Stravinsky’s Petrouchka

Stravinsky’s Petrouchka

Grieghallen

While Stravinsky’s most famous ballet score The Rite of Spring depicts a girl dancing herself to death, its predecessor Petrouchka tells of a puppet springing to life. When the score first emerged in 1911, it appeared to tell its ghoulish stories of magic, rivalry, intrigue and longing more vividly than any music that had gone before it.

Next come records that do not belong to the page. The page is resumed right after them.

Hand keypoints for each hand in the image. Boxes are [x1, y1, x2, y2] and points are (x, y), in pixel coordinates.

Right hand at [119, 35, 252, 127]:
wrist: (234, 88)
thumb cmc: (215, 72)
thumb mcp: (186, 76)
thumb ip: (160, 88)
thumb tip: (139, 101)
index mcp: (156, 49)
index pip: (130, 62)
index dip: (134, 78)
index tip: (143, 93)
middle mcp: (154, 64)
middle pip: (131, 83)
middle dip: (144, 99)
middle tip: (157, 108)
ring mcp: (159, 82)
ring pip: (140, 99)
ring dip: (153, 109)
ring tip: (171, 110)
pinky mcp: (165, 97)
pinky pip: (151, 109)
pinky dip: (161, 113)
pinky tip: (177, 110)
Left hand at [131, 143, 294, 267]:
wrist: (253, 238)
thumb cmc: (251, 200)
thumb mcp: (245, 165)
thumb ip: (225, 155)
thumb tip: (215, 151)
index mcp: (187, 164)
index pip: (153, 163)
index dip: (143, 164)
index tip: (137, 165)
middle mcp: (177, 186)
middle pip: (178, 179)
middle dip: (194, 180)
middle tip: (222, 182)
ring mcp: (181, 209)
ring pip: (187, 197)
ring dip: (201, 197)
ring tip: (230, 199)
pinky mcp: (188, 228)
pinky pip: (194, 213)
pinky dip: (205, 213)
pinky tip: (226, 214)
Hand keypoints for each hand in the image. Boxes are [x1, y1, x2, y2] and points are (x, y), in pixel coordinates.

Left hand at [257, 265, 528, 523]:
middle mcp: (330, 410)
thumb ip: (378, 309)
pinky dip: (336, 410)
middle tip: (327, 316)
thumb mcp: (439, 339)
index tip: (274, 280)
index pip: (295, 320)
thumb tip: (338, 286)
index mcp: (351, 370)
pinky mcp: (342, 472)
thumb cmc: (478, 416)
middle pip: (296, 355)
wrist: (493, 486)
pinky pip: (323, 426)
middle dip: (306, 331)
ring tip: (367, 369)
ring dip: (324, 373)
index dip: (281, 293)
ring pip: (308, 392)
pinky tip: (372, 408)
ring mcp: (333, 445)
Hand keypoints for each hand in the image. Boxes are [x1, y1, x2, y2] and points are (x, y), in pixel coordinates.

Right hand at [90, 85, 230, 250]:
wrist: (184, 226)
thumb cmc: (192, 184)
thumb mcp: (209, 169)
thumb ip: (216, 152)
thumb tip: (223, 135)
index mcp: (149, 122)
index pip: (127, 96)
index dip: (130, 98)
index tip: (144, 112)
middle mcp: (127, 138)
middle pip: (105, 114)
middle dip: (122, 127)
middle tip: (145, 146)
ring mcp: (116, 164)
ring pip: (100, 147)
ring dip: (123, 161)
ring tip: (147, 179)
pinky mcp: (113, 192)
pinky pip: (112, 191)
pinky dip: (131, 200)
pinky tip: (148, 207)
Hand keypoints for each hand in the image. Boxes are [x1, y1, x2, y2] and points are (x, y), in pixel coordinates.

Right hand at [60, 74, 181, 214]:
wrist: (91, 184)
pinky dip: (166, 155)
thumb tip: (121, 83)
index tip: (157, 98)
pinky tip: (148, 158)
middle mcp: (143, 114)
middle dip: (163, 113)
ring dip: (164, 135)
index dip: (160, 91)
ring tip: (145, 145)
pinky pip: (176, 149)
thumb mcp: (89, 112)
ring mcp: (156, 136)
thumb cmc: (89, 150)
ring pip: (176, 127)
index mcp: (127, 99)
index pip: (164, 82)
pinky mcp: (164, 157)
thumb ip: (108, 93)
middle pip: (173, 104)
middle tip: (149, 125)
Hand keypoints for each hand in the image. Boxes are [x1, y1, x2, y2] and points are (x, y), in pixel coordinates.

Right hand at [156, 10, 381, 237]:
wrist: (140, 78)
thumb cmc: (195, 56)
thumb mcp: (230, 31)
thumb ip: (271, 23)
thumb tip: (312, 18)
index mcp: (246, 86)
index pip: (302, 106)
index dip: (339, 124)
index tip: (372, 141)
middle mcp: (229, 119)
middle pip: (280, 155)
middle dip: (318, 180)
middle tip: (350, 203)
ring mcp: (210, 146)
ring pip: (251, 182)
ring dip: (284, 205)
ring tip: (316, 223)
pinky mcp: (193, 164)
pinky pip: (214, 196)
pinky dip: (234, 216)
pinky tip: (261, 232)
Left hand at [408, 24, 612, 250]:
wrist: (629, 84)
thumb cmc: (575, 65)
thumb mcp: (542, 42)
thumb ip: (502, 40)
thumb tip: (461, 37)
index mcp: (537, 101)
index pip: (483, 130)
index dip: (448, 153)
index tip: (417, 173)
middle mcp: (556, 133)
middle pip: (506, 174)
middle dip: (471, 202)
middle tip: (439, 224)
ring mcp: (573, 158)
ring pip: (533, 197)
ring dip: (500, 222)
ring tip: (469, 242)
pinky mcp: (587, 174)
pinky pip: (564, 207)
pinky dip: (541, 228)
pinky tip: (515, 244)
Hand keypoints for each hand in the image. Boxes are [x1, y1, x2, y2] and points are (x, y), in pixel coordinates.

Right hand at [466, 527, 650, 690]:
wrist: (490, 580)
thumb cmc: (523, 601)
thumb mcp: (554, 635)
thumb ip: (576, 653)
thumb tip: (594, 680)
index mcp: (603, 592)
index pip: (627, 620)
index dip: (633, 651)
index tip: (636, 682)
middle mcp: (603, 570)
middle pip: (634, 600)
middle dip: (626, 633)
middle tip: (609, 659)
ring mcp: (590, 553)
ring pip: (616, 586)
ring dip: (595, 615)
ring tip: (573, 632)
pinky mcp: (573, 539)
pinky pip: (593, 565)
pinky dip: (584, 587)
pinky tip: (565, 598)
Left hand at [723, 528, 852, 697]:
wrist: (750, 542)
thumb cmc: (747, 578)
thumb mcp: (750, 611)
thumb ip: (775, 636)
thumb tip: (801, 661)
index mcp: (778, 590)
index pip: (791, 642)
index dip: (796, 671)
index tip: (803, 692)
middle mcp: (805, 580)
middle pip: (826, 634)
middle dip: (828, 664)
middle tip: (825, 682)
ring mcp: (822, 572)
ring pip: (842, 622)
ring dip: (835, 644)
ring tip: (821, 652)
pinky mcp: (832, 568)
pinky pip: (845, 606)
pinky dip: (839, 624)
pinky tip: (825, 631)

While some Ballet nuts convinced Stravinsky to tone-down the music’s blazing colours and often acerbic hard edge, the composer soon restored all his original extravagance for the concert version of the score. Chief conductor Edward Gardner conducts that version here, in all its wicked detail and irreverence. Before it comes Carl Nielsen’s foray into musical impressionism, his hazy and misty orchestral take on the story of Pan and Syrinx from Ovid’s Metamorphoses that was described as a ‘Danish Prelude à l’Après-midi d’un faune’ after its first performance in 1918.

The concert’s own contribution to muiscal history comes from the world premiere of a brand new cello concerto by Therese Birkelund Ulvo, one of Norway’s most sought-after composers, commissioned and played by the winner of the 2021 Norwegian Soloists’ Prize, Amalie Stalheim (photo: Nikolaj Lund).